### PROBLEM DETAILS
Reproduce every line of the markup in the data below without any changes. Leave the images themselves out of your answer.

[Saved entries]
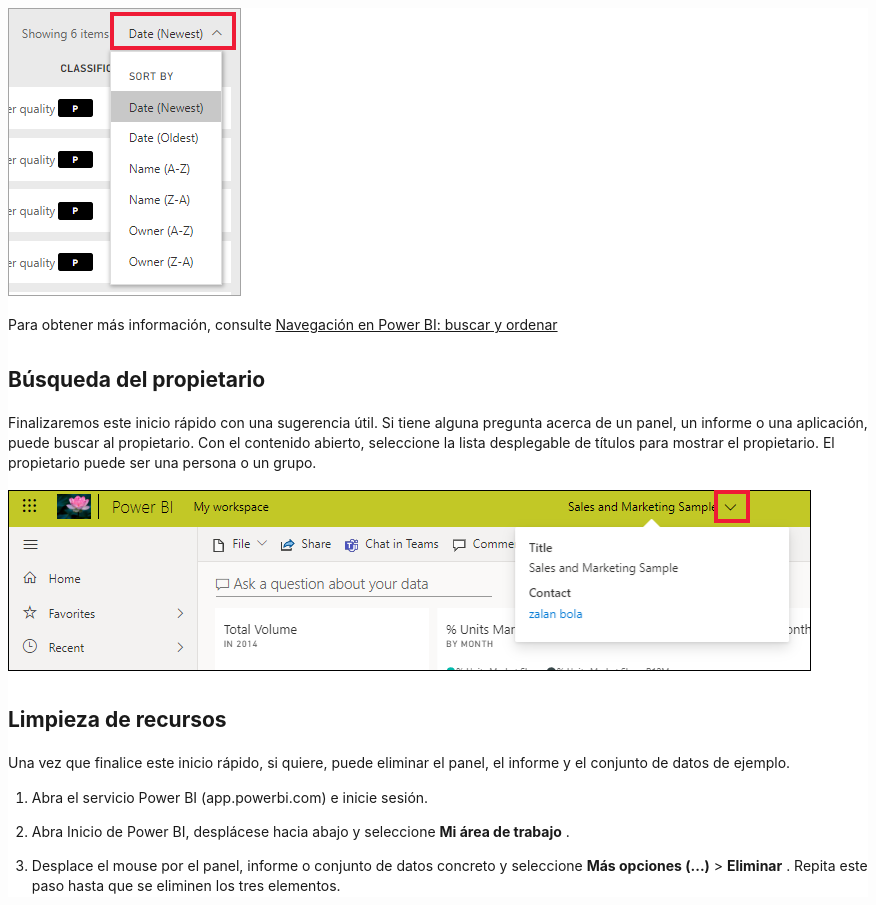 ![Orden de contenido](./media/end-user-experience/power-bi-sort-date.png)


Para obtener más información, consulte [Navegación en Power BI: buscar y ordenar](end-user-search-sort.md)

## <a name="find-the-owner"></a>Búsqueda del propietario
Finalizaremos este inicio rápido con una sugerencia útil. Si tiene alguna pregunta acerca de un panel, un informe o una aplicación, puede buscar al propietario. Con el contenido abierto, seleccione la lista desplegable de títulos para mostrar el propietario. El propietario puede ser una persona o un grupo.

![Lienzo Página principal](./media/end-user-experience/power-bi-owner.png)


## <a name="clean-up-resources"></a>Limpieza de recursos
Una vez que finalice este inicio rápido, si quiere, puede eliminar el panel, el informe y el conjunto de datos de ejemplo.

1. Abra el servicio Power BI (app.powerbi.com) e inicie sesión.    
2. Abra Inicio de Power BI, desplácese hacia abajo y seleccione **Mi área de trabajo** .      

3. Desplace el mouse por el panel, informe o conjunto de datos concreto y seleccione **Más opciones (...)**  > **Eliminar** . Repita este paso hasta que se eliminen los tres elementos.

### EXERCISE SOLUTION
 ![Orden de contenido](./media/end-user-experience/power-bi-sort-date.png)


Para obtener más información, consulte [Navegación en Power BI: buscar y ordenar](end-user-search-sort.md)

## <a name="find-the-owner"></a>Búsqueda del propietario
Finalizaremos este inicio rápido con una sugerencia útil. Si tiene alguna pregunta acerca de un panel, un informe o una aplicación, puede buscar al propietario. Con el contenido abierto, seleccione la lista desplegable de títulos para mostrar el propietario. El propietario puede ser una persona o un grupo.

![Lienzo Página principal](./media/end-user-experience/power-bi-owner.png)


## <a name="clean-up-resources"></a>Limpieza de recursos
Una vez que finalice este inicio rápido, si quiere, puede eliminar el panel, el informe y el conjunto de datos de ejemplo.

1. Abra el servicio Power BI (app.powerbi.com) e inicie sesión.    
2. Abra Inicio de Power BI, desplácese hacia abajo y seleccione **Mi área de trabajo** .      

3. Desplace el mouse por el panel, informe o conjunto de datos concreto y seleccione **Más opciones (...)**  > **Eliminar** . Repita este paso hasta que se eliminen los tres elementos.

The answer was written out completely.